Objetivo del ejercicio: Selecciona en los datos siguientes todas las líneas que contienen la palabra "underway". Cópialas sin cambios.

Filas almacenadas:
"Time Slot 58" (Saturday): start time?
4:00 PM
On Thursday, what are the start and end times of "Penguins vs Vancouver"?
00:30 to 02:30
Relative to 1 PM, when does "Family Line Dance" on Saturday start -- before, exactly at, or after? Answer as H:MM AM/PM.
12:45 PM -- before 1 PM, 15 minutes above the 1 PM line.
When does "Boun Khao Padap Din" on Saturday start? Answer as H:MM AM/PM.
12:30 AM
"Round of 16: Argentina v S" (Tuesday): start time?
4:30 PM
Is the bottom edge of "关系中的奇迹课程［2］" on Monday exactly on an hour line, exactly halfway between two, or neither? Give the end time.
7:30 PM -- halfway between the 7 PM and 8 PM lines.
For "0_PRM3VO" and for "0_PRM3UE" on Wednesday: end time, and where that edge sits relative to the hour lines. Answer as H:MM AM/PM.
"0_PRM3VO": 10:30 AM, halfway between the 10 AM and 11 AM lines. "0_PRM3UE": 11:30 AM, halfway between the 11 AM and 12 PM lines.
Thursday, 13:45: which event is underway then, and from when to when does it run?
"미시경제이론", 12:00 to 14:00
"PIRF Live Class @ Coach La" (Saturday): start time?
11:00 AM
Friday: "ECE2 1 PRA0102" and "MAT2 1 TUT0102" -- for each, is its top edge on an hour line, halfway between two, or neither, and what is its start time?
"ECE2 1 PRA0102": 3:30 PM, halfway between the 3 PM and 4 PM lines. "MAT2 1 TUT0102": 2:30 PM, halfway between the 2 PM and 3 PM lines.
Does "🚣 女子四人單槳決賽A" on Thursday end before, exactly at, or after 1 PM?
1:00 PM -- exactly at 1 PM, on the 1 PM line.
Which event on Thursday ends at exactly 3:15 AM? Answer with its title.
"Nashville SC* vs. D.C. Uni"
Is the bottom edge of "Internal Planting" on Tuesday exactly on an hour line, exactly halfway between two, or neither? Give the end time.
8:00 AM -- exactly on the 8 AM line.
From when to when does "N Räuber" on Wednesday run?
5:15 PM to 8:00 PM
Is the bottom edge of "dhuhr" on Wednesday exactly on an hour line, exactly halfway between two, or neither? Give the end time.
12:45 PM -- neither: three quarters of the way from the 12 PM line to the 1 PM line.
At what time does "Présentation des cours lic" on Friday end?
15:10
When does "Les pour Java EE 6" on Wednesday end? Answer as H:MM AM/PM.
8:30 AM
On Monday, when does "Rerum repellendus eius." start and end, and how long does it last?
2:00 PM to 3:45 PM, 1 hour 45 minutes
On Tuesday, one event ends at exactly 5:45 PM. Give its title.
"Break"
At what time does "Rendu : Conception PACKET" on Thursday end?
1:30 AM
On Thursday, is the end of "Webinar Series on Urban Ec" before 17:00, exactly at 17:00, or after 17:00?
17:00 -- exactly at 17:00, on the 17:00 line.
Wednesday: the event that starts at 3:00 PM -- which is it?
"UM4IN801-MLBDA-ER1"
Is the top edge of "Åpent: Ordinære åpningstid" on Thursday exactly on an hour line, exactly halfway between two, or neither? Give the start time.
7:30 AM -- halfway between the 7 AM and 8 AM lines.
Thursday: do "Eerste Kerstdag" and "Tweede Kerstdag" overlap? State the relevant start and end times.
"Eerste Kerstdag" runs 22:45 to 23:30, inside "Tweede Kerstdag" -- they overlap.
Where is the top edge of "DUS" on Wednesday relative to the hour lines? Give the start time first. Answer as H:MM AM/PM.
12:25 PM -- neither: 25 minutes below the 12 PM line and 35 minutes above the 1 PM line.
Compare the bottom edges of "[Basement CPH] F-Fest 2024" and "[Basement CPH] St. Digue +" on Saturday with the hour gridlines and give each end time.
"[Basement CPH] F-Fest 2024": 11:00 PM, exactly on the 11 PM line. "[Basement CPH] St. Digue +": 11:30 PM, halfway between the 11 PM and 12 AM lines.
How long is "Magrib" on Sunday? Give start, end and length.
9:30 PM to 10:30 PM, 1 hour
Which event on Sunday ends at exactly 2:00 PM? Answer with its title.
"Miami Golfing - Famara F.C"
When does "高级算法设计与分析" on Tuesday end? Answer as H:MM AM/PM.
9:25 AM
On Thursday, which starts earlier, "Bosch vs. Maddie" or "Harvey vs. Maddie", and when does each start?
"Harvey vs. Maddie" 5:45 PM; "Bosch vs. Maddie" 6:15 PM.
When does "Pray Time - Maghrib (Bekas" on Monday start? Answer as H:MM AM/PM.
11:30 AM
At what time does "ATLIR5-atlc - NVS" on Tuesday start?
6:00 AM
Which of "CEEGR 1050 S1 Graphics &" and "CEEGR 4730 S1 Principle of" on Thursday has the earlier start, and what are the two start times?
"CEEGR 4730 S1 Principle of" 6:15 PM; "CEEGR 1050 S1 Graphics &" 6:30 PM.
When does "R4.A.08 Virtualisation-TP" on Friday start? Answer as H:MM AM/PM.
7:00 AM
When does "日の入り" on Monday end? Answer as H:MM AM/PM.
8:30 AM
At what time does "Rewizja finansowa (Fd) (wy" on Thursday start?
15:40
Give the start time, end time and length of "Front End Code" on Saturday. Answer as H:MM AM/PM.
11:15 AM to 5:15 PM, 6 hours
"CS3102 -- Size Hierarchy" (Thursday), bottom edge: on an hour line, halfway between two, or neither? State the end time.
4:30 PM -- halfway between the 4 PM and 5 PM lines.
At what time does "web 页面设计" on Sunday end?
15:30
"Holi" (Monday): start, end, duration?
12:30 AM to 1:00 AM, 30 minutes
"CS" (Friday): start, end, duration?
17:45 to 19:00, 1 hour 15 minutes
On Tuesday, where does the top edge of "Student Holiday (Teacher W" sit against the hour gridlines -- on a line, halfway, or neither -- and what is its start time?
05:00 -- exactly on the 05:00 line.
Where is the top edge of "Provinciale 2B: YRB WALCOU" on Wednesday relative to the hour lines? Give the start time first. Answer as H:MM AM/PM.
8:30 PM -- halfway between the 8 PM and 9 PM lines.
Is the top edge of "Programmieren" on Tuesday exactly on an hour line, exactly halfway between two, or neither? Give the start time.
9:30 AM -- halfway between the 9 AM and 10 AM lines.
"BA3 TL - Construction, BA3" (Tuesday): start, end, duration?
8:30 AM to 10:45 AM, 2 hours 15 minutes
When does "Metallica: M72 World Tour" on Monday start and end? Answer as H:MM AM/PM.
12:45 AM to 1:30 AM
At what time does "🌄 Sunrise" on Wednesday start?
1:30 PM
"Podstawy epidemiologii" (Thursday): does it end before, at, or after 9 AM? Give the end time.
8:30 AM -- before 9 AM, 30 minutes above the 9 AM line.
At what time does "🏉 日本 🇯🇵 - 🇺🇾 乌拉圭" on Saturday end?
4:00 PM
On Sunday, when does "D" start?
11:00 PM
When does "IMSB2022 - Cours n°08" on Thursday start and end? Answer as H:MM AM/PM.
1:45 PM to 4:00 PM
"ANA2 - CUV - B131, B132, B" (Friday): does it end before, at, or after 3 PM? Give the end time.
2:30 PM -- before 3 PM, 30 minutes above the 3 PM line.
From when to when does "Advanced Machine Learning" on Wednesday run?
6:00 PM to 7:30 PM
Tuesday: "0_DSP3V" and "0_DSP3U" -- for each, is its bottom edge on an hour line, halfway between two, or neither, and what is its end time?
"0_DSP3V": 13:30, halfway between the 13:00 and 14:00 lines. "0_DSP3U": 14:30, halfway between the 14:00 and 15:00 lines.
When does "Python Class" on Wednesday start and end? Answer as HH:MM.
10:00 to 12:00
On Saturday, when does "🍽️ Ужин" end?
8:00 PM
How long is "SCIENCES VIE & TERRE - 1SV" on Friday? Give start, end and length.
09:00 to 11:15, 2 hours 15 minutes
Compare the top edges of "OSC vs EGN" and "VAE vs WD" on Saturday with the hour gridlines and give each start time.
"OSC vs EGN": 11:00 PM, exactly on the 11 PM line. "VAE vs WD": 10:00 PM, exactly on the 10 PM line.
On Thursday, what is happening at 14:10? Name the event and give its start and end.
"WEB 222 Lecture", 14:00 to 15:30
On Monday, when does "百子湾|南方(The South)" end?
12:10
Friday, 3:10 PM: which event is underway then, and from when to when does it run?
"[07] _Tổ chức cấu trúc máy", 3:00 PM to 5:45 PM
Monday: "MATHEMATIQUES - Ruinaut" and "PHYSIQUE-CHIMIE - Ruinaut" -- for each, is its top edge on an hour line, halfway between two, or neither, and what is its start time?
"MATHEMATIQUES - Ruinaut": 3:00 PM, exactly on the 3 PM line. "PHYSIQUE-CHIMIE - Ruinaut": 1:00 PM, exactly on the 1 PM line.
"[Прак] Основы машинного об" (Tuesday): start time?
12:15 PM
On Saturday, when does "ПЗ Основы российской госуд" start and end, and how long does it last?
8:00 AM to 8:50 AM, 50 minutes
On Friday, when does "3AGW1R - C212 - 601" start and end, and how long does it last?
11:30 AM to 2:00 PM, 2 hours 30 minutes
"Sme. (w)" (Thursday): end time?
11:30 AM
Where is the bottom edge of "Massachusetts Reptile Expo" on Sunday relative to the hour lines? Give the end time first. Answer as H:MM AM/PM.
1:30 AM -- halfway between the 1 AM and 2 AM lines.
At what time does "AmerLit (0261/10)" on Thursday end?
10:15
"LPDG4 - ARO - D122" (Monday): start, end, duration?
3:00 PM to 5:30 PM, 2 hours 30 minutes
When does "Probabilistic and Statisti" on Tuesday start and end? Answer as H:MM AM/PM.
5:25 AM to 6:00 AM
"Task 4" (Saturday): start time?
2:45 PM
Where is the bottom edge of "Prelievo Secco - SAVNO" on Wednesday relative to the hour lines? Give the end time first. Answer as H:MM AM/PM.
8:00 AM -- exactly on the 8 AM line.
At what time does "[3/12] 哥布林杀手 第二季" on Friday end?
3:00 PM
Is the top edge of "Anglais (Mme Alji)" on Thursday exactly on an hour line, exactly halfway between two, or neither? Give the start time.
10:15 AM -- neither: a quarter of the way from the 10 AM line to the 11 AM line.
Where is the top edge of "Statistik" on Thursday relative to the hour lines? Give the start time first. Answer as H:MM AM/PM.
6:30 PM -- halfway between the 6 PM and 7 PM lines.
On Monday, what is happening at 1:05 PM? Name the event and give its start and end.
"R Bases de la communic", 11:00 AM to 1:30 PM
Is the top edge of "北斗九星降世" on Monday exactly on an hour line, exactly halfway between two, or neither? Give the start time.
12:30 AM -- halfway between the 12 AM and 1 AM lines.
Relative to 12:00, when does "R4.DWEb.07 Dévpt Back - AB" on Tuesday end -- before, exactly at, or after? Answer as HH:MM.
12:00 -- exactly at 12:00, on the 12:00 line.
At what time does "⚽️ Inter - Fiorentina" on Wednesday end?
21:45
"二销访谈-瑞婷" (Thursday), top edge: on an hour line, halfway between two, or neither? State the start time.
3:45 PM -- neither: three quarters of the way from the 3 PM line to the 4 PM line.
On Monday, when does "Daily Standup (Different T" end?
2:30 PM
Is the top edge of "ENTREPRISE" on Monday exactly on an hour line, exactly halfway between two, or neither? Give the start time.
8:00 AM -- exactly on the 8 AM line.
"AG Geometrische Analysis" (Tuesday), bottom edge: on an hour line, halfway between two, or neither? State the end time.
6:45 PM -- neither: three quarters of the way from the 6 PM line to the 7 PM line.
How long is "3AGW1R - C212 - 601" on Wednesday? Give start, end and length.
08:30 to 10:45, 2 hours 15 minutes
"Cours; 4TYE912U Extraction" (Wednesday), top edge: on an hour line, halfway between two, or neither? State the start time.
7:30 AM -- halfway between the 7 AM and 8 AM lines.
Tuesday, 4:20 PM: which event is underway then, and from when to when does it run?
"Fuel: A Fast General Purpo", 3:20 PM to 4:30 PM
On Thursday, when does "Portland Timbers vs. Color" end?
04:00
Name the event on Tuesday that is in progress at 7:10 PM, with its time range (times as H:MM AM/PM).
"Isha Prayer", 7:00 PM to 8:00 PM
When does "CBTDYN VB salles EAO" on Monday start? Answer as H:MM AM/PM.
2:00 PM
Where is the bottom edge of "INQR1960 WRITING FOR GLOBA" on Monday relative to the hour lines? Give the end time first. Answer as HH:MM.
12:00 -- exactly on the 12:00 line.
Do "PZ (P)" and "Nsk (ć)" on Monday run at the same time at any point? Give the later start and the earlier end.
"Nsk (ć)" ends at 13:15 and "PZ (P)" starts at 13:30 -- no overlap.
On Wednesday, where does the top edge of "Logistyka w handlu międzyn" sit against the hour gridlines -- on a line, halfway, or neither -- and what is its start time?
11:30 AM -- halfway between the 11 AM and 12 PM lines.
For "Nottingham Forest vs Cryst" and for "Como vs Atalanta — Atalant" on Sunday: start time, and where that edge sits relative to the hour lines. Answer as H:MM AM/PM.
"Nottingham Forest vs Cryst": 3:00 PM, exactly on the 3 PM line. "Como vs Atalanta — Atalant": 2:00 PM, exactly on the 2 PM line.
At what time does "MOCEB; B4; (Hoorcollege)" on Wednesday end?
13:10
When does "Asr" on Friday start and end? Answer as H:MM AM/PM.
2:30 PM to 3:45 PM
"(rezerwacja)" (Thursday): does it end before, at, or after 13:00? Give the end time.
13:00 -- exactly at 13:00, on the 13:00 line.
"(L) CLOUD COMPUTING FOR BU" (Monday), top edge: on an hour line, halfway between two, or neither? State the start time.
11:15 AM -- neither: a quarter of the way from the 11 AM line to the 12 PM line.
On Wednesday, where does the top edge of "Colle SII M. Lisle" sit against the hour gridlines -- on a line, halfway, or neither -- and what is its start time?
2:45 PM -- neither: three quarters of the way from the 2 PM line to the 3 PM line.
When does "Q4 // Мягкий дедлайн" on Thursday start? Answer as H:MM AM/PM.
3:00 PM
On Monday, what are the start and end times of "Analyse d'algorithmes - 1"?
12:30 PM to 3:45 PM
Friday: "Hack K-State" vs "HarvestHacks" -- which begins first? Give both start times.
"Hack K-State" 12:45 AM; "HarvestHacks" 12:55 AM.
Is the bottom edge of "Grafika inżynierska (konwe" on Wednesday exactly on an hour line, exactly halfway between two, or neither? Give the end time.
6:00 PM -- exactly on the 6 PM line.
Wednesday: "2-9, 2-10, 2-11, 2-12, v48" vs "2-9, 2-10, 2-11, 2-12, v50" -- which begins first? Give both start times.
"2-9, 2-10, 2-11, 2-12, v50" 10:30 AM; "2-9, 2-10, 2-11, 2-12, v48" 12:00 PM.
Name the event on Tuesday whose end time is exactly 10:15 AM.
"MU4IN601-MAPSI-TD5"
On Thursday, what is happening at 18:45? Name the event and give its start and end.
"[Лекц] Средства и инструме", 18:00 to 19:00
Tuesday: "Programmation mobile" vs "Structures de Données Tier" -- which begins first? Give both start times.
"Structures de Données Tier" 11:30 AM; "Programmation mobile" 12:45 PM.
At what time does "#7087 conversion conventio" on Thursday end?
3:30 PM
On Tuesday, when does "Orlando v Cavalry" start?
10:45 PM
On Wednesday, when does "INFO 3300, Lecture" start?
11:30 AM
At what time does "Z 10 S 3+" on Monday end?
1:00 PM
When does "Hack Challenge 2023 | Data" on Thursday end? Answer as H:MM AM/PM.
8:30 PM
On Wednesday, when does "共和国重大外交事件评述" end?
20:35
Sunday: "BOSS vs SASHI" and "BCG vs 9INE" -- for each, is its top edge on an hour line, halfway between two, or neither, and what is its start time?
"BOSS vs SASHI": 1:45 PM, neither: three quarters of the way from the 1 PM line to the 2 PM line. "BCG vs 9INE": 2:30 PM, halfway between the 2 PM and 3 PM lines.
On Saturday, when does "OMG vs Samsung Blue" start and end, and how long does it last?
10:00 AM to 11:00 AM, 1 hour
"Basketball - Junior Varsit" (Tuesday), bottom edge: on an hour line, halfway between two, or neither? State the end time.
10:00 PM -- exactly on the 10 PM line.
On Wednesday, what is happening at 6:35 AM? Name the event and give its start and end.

Resultado final:
Thursday, 13:45: which event is underway then, and from when to when does it run?
Friday, 3:10 PM: which event is underway then, and from when to when does it run?
Tuesday, 4:20 PM: which event is underway then, and from when to when does it run?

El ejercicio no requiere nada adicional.